I've seen zero cases so far where "physically present & managed in the EU but still owned by a US company" is sufficient to mitigate the typical US hosting concerns.

The threat is that AWS could be forced to a) suddenly pull services or b) spy on data by the US administration. That the DC is located entirely in the EU does nothing to reduce that risk if it's still fully owned by Amazon.

The was already a major concern for the last couple of years given the successful legal challenges against the privacy shield as sufficient data protection to give personal data to US organizations, and is way more of a concern after issues like Karin Khan and the ICC being suddenly cut off by Microsoft - it's clear that US companies literally can & will suddenly block key business services on administration whims. There's plenty of organizations where that's unacceptable risk.

epolanski 6 days ago | parent | next [-]

> I've seen zero cases so far where "physically present & managed in the EU but still owned by a US company" is sufficient to mitigate the typical US hosting concerns.

I did. Some of my clients by design host everything on German servers of Azure and call it a day.

f_devd 6 days ago | parent | next [-]

To be fair Microsoft has put the most effort[0] of any US company I've seen in order to try and work around the issue. Not that I would choose it.

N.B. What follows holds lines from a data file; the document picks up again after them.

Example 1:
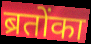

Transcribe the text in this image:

ब्रतोंका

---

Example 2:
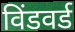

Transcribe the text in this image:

विंडवर्ड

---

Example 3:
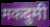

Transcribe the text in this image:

मकदुमी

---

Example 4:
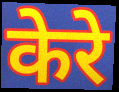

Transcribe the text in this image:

केरे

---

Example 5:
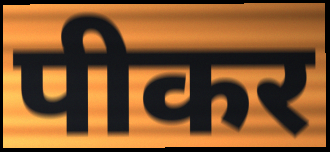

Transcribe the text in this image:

पीकर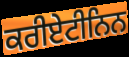
ਕਰੀਏਟੀਨਿਨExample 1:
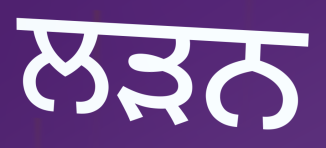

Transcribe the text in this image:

ਲਡ਼ਨ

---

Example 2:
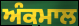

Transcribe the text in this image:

ਅੰਕਮਾਲ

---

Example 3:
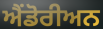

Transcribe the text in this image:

ਐਂਡੋਰੀਅਨ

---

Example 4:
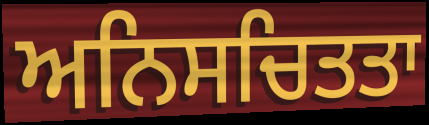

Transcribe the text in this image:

ਅਨਿਸਚਿਤਤਾ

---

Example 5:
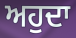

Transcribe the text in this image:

ਅਹੁਦਾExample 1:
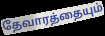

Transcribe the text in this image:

தேவாரத்தையும்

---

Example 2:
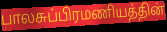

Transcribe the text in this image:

பாலசுப்பிரமணியத்தின்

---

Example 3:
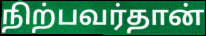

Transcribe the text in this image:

நிற்பவர்தான்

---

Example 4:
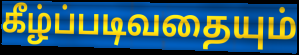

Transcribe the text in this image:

கீழ்ப்படிவதையும்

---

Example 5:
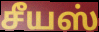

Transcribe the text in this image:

சீயஸ்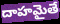
దాహమైతే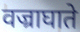
वज्राघाते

[0]: https://www.microsoft.com/en-us/trust-center/privacy/europea...

sunaookami 6 days ago | parent [-]

As long as the CLOUD act exists (which to their credit Microsoft fought) there is no privacy as long as there are US companies involved.

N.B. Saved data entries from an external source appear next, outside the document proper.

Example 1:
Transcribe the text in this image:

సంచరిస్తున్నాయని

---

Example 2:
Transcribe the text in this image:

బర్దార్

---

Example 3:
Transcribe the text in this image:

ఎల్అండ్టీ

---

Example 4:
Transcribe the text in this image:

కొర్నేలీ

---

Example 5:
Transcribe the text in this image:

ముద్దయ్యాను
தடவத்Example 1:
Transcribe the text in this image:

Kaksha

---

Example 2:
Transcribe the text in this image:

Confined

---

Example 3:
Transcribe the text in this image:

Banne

ta20240528 6 days ago | parent | prev | next [-]

Then your customers are morons, let me explain:

1. the USA has secret FISA courts - defendants cannot even say they whether they were summoned, let alone what case or judgements were

2. the CLOUD Act compels American companies to hand over data, regardless of where its hosted.

So your German companies would never even know if they have been compromised.

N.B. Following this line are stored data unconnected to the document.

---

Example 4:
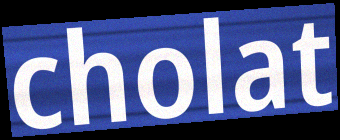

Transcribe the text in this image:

cholat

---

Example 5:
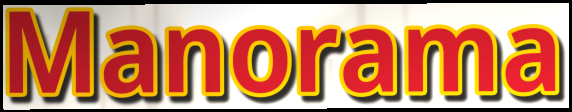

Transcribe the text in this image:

ManoramaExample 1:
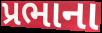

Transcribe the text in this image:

પ્રભાના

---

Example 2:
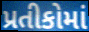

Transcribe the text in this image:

પ્રતીકોમાં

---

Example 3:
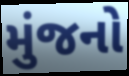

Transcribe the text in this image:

મુંજનો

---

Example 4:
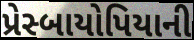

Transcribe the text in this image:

પ્રેસ્બાયોપિયાની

But ignorance can be bliss.

pyrale 6 days ago | parent | prev | next [-]

> Some of my clients by design host everything on German servers of Azure and call it a day.

Accepting the risk isn't the same as finding a way to mitigate it. Plenty of EU companies just happily use US cloud providers, that doesn't mean the risk doesn't exist.

croes 6 days ago | parent | prev [-]

Did you correct them or do you wait until they get a warning letter from some shady law firm for violating GDPR?

epolanski 6 days ago | parent [-]

This is beyond my paycheck and responsibility to be honest.

jansenmac 6 days ago | parent | prev [-]

Microsoft didn't cut off Karim Khan. https://www.politico.eu/article/microsoft-did-not-cut-servic...

pimterry 6 days ago | parent [-]

That's not what that article says - it says they didn't completely cut off service to the entire ICC. The headline is confusing, but the quotes are pretty clear:

> A Microsoft spokesperson said that it had been in contact with the court since February “throughout the process that resulted in the disconnection of its sanctioned official from Microsoft services."